→ PROBLEM DETAILS:
Stop after the line with "middle tip: (627, 458)". Up to that point, output every line of the listing below exactly from the first one onward, skipping pictures.

→ DATA SECTION:
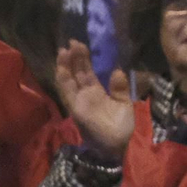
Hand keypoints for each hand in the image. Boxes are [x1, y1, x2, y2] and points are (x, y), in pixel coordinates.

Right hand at [55, 40, 133, 162]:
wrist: (122, 145)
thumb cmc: (124, 127)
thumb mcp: (124, 103)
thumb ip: (120, 87)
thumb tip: (117, 71)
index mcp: (97, 94)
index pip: (86, 73)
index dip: (83, 59)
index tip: (80, 45)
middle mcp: (85, 96)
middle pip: (76, 74)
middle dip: (74, 58)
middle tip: (72, 42)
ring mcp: (79, 102)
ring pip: (68, 80)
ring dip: (65, 66)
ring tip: (64, 50)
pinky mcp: (76, 109)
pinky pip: (67, 92)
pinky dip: (63, 79)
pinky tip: (61, 67)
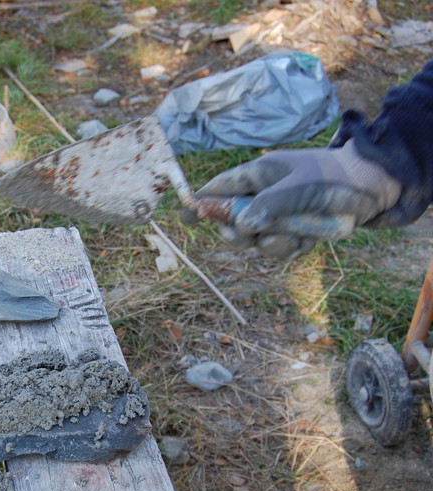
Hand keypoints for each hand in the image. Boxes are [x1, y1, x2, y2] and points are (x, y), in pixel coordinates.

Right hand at [195, 140, 401, 258]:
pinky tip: (308, 237)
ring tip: (295, 232)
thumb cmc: (330, 176)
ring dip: (273, 242)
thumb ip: (268, 205)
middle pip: (232, 223)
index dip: (200, 203)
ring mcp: (276, 216)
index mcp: (257, 176)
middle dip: (239, 233)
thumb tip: (241, 226)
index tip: (185, 217)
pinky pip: (279, 250)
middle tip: (249, 234)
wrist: (369, 188)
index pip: (218, 189)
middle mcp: (262, 197)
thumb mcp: (298, 187)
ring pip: (256, 241)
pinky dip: (292, 247)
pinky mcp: (292, 233)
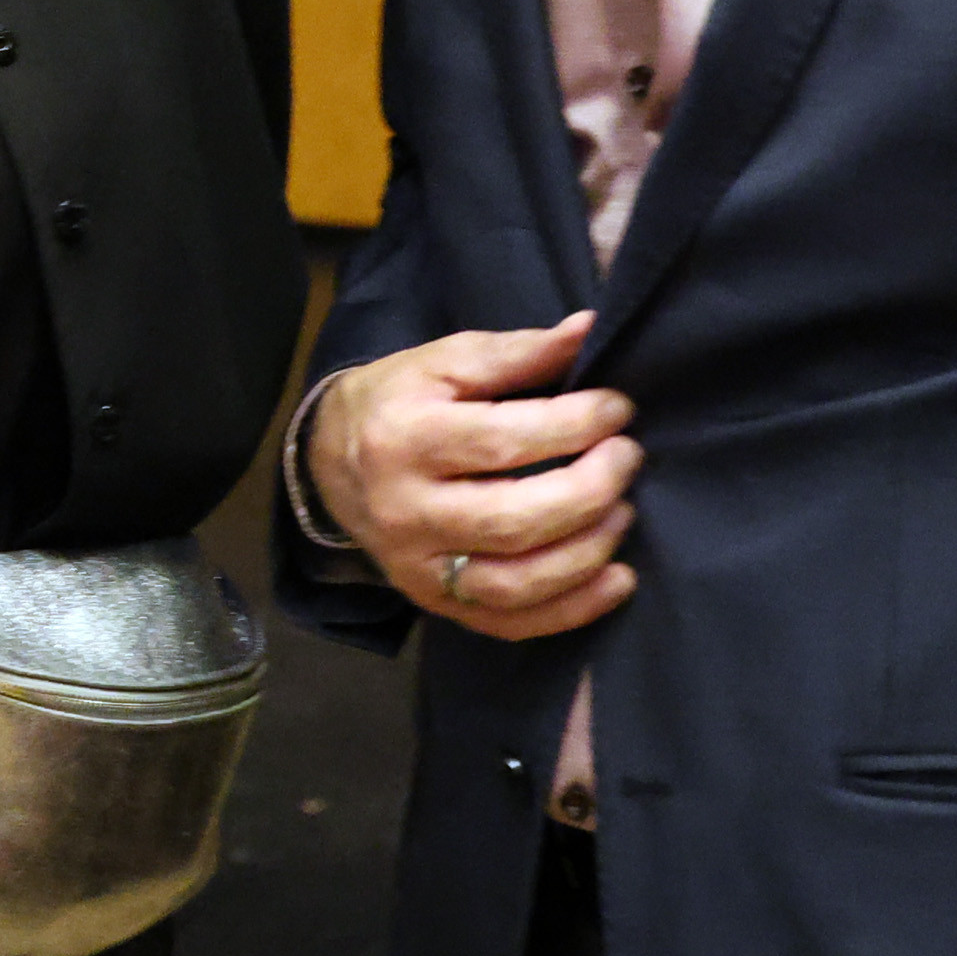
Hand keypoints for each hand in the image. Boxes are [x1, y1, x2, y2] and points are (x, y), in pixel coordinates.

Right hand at [305, 312, 638, 638]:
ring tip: (623, 511)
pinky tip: (617, 579)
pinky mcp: (434, 602)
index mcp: (402, 438)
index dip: (573, 426)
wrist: (329, 462)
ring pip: (515, 582)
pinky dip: (572, 610)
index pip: (501, 442)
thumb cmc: (398, 402)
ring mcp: (417, 566)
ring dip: (588, 551)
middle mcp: (404, 510)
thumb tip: (590, 331)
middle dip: (589, 491)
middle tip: (627, 458)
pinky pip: (509, 624)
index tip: (617, 408)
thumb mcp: (443, 361)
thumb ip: (517, 352)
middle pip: (512, 520)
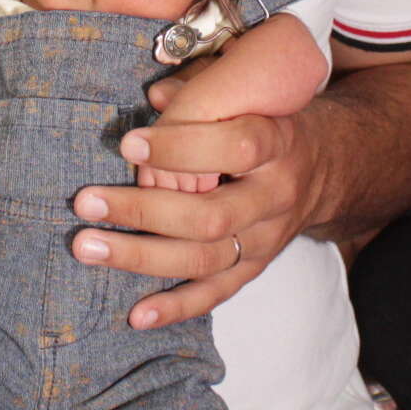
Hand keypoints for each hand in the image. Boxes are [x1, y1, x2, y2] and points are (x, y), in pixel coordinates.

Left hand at [74, 87, 318, 330]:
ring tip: (87, 247)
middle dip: (143, 211)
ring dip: (141, 257)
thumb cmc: (266, 119)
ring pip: (206, 258)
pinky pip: (217, 293)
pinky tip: (136, 315)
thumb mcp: (249, 96)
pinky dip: (176, 307)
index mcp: (277, 142)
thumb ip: (202, 93)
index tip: (128, 143)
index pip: (236, 146)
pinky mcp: (256, 267)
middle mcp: (275, 195)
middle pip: (211, 215)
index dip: (181, 147)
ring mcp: (267, 238)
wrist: (325, 166)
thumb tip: (154, 98)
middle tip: (85, 201)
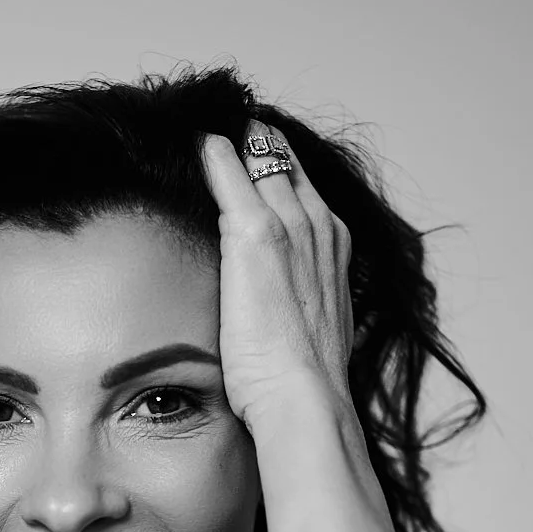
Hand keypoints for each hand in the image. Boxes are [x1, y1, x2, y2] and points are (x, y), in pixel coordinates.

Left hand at [199, 128, 355, 433]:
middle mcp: (319, 228)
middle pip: (286, 166)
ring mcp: (289, 226)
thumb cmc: (303, 380)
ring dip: (236, 145)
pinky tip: (199, 143)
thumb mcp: (312, 330)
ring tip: (209, 133)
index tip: (256, 167)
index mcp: (334, 250)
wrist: (305, 397)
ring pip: (261, 162)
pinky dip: (214, 155)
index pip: (305, 192)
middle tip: (228, 135)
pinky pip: (229, 173)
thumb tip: (281, 315)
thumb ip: (299, 305)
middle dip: (258, 149)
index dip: (279, 174)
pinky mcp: (253, 233)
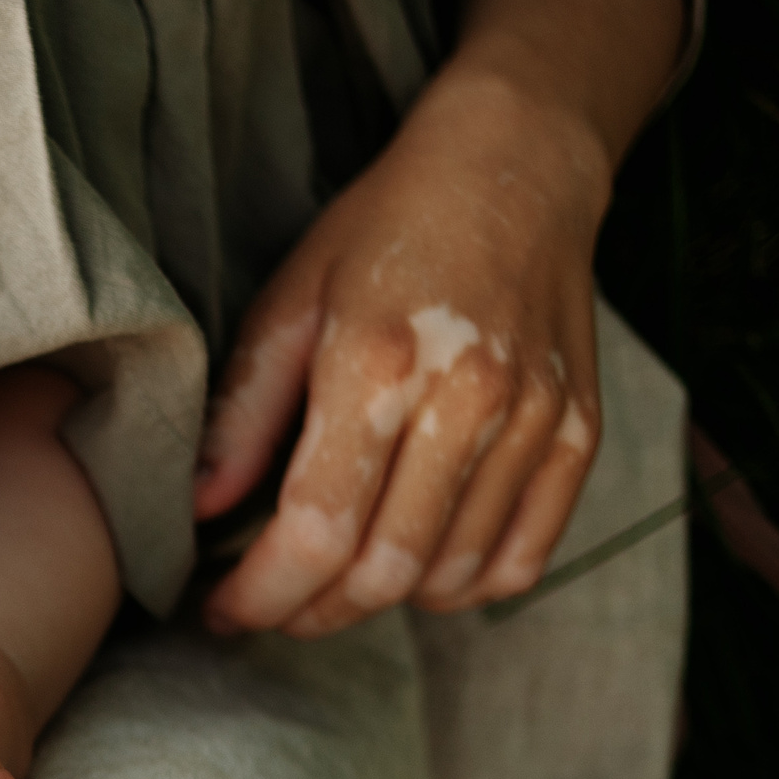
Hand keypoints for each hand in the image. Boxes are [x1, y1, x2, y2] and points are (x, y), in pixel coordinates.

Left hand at [194, 68, 613, 636]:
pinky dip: (462, 587)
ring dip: (380, 604)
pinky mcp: (578, 432)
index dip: (262, 593)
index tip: (224, 609)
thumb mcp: (289, 300)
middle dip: (312, 613)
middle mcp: (466, 399)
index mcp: (378, 364)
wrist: (517, 165)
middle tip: (273, 608)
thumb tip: (200, 508)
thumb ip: (242, 413)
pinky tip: (416, 569)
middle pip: (383, 571)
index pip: (317, 531)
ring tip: (335, 584)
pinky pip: (522, 559)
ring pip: (449, 577)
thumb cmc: (387, 229)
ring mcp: (533, 420)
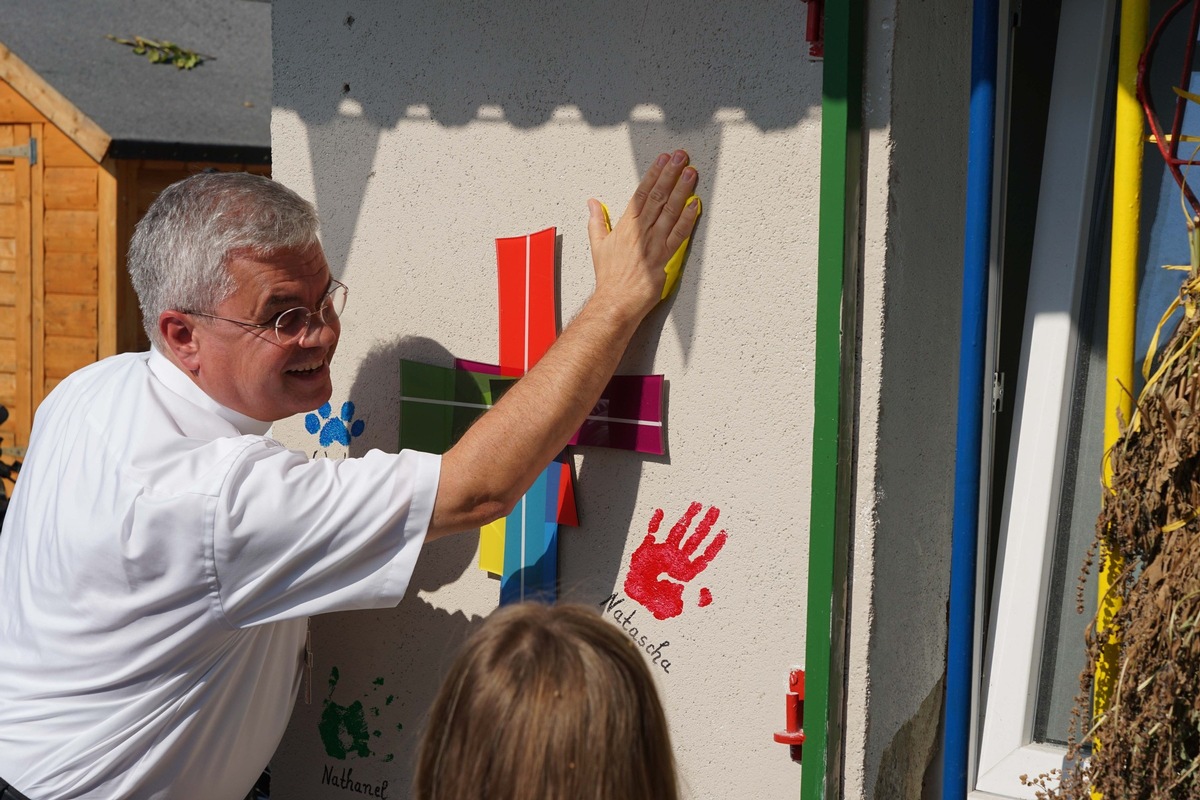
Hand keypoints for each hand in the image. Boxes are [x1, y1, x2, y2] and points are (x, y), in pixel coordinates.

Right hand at [586, 150, 700, 320]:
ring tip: (690, 172)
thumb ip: (597, 221)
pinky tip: (695, 205)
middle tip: (681, 156)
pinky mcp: (664, 259)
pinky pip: (678, 235)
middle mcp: (640, 232)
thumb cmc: (608, 277)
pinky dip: (687, 219)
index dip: (653, 174)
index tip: (663, 160)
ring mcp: (653, 244)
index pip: (641, 194)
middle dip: (670, 174)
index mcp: (625, 226)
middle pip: (657, 197)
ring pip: (669, 211)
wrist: (616, 301)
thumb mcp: (597, 245)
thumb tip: (592, 203)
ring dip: (681, 190)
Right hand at [623, 502, 727, 619]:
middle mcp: (675, 559)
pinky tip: (661, 512)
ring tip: (697, 505)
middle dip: (705, 525)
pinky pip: (652, 532)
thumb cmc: (652, 601)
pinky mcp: (647, 548)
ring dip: (687, 518)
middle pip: (694, 539)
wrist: (632, 597)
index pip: (702, 556)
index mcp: (684, 572)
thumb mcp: (675, 605)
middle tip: (715, 511)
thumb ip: (690, 600)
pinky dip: (655, 523)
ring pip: (678, 531)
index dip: (714, 546)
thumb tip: (705, 595)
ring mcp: (662, 551)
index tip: (724, 533)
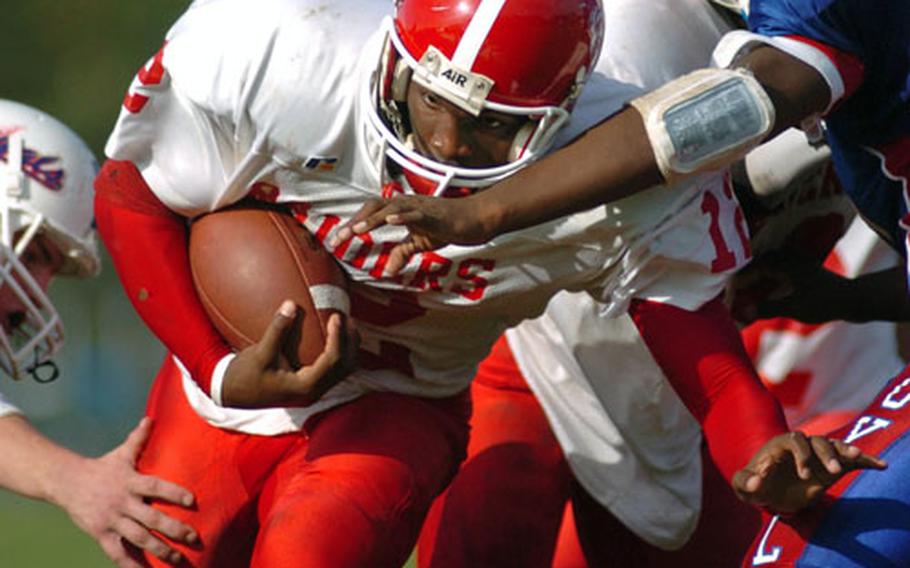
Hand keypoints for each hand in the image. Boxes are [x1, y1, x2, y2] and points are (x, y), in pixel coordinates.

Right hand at [56, 418, 196, 566]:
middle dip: (174, 529)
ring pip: (138, 538)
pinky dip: (131, 565)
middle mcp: (122, 501)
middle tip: (194, 538)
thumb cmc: (102, 467)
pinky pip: (117, 553)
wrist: (66, 482)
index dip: (174, 492)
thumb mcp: (120, 453)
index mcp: (130, 480)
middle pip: (151, 517)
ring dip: (160, 550)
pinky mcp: (100, 534)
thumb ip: (139, 438)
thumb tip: (151, 418)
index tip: (192, 500)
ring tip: (179, 559)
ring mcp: (111, 519)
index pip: (156, 486)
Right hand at [221, 300, 358, 407]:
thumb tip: (291, 303)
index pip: (332, 361)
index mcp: (305, 386)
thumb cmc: (244, 376)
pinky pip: (331, 369)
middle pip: (345, 367)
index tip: (336, 316)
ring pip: (342, 370)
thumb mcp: (259, 352)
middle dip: (351, 342)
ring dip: (347, 348)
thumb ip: (277, 329)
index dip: (338, 337)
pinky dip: (336, 352)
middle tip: (347, 318)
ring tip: (345, 324)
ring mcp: (313, 391)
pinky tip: (329, 334)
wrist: (232, 394)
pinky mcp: (309, 386)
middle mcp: (314, 392)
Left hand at [331, 194, 488, 275]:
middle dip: (354, 222)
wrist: (475, 218)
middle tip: (337, 238)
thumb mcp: (420, 243)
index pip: (370, 214)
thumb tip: (387, 271)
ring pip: (391, 207)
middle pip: (373, 207)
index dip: (352, 225)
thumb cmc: (447, 226)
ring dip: (372, 218)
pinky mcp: (434, 213)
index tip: (335, 241)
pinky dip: (403, 215)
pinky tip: (391, 220)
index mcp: (399, 210)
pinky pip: (416, 212)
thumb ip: (402, 253)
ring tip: (356, 230)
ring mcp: (419, 207)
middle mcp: (405, 204)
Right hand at [727, 254, 847, 323]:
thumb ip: (765, 308)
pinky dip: (770, 281)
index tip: (728, 291)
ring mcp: (800, 266)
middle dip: (747, 276)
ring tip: (748, 290)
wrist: (856, 300)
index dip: (739, 280)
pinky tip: (769, 291)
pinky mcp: (807, 274)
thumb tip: (740, 312)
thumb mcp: (792, 307)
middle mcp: (791, 260)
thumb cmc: (824, 302)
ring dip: (759, 277)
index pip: (754, 267)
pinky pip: (781, 273)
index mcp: (784, 264)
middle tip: (735, 289)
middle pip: (761, 264)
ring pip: (772, 267)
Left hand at [732, 431, 886, 514]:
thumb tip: (756, 480)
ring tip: (857, 457)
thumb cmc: (756, 486)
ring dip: (845, 451)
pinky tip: (880, 465)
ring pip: (834, 446)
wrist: (772, 493)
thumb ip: (745, 482)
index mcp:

→ EXERCISE ANSWER:
Hand keypoints for each hand in the image. Boxes are [x1, y1, x2, y2] and points are (x, y), in pixel coordinates.

Right hand at [55, 40, 133, 162]:
wrist: (122, 145)
thumb cmc: (124, 127)
thumb mcp: (124, 103)
thumb ip: (120, 87)
thumb tip: (117, 71)
index mcp: (97, 94)
index pip: (86, 73)
index dip: (83, 59)
index tip: (80, 45)
middle mcp: (85, 96)
middle pip: (76, 74)
middle dip: (74, 58)
middle tip: (72, 42)
ring mcp: (79, 102)
ring pip: (68, 80)
ring dip: (65, 66)
ring tip: (64, 50)
pinky mcp: (76, 109)
pinky pip: (67, 92)
pinky dip: (63, 79)
pinky tip: (61, 67)
Hand keypoints for each hand in the image. Boxes are [x1, y1, x2, y2] and points are (x, y), in pixel coordinates.

Right hand at [195, 140, 401, 258]:
pinky tip: (308, 237)
ring tip: (295, 232)
thumb cmc: (330, 176)
ring dip: (273, 242)
thumb ip: (268, 205)
middle pip: (232, 223)
index dip: (200, 203)
ring mcp: (276, 216)
index mcp: (257, 176)
middle dip: (239, 233)
thumb tip: (241, 226)
index tip: (185, 217)
pinky pip: (279, 250)
middle tip: (249, 234)
wrist: (369, 188)
index pip: (218, 189)
middle mcp: (262, 197)
thumb mcp: (298, 187)
ring pip: (256, 241)
pinky dip: (292, 247)
pinky mcp: (292, 233)
Hand keypoints for each hand in the image. Boxes are [x1, y1, x2, y2] and points are (x, y), in pixel coordinates.

Right hand at [305, 312, 638, 638]:
ring tip: (623, 511)
pinky tip: (617, 579)
pinky mcp: (434, 602)
index mcp: (402, 438)
index dip: (573, 426)
wrist: (329, 462)
ring pip: (515, 582)
pinky dip: (572, 610)
index pip: (501, 442)
thumb cmc: (398, 402)
ring mcp: (417, 566)
ring dip: (588, 551)
middle mcp: (404, 510)
thumb tip: (590, 331)
middle dip: (589, 491)
middle tip: (627, 458)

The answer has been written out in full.